L’accoglimento del ricorso segue di necessità, restando assorbito l’ulteriore motivo.
3. Il decreto impugnato è quindi cassato, e, non essendo necessari ulteriori accertamenti di fatto, può decidersi nel merito ai sensi dell’art. 384 cod. proc. civ.. Ai fini della liquidazione dell’indennizzo, va fatta applicazione della giurisprudenza di questa Corte (ex multis: n. 21840/09; n. 1893/10; n. 19054/10), a mente della quale l’importo dell’indennizzo può essere di Euro 750 per anno per i primi tre anni di durata eccedente quella ritenuta ragionevole, in considerazione del limitato patema d’animo che consegue all’iniziale modesto superamento, mentre solo per l’ulteriore periodo deve essere richiamato il parametro di Euro 1.000 per ciascun anno di ritardo. Pertanto, il Ministero della giustizia deve essere condannato al pagamento in favore di ciascuna ricorrente di Euro 750,00 a titolo di equo indennizzo per il periodo di un anno di irragionevole durata. Su tale somma sono dovuti gli interessi legali dalla data della domanda, in conformità ai parametri ormai consolidati ai quali questa Corte si attiene nell’operare siffatte liquidazioni.

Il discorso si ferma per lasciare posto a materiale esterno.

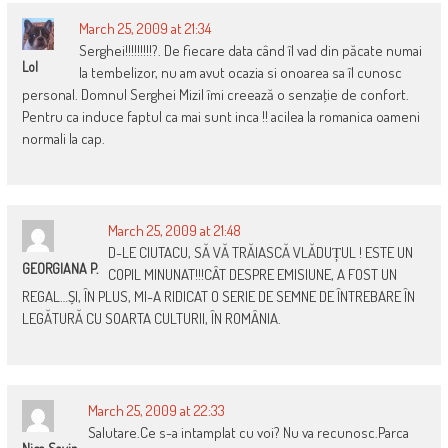
March 25, 2009 at 21:34
Serghei!!!!!!!!!?. De fiecare data când îl vad din păcate numai
Lol
la tembelizor, nu am avut ocazia si onoarea sa îl cunosc
personal. Domnul Serghei Mizil îmi creează o senzaţie de confort.
Pentru ca induce faptul ca mai sunt inca !! acilea la romanica oameni
normali la cap.
March 25, 2009 at 21:48
D-LE CIUTACU, SĂ VĂ TRĂIASCĂ VLĂDUȚUL ! ESTE UN
GEORGIANA P.
COPIL MINUNAT!!!CÂT DESPRE EMISIUNE, A FOST UN
REGAL…ȘI, ÎN PLUS, MI-A RIDICAT O SERIE DE SEMNE DE ÎNTREBARE ÎN
LEGĂTURĂ CU SOARTA CULTURII, ÎN ROMÂNIA.
March 25, 2009 at 22:33
Salutare.Ce s-a intamplat cu voi? Nu va recunosc.Parca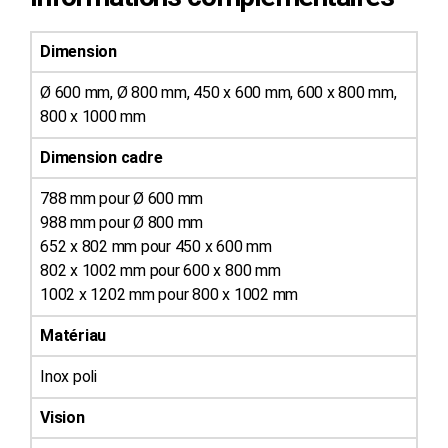
Dimension
Ø 600 mm, Ø 800 mm, 450 x 600 mm, 600 x 800 mm,
800 x 1000 mm
Dimension cadre
788 mm pour Ø 600 mm
988 mm pour Ø 800 mm
652 x 802 mm pour 450 x 600 mm
802 x 1002 mm pour 600 x 800 mm
1002 x 1202 mm pour 800 x 1002 mm
Matériau
Inox poli
Vision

4. Le spese del giudizio di merito e di legittimità seguono la soccombenza e si liquidano come in dispositivo.
P.Q.M.
La Corte accoglie il ricorso, cassa il decreto impugnato e, decidendo nel merito, condanna il Ministero della Giustizia al pagamento in favore della ricorrente della somma di Euro 750,00 oltre interessi legali dalla data della domanda al saldo; condanna inoltre il Ministero al pagamento delle spese del giudizio dinanzi alla Corte d’appello, in complessivi Euro 775,00 – di cui Euro 445 per onorari e Euro 280 per diritti – e di quelle dinanzi a questa Corte, in complessivi Euro 595,00 – di cui Euro 100 per spese -, oltre spese generali ed accessori di legge per entrambi i gradi.
Così deciso in Roma, nella camera di consiglio della Sesta Sezione Civile della Corte suprema di Cassazione, il 5 aprile 2012.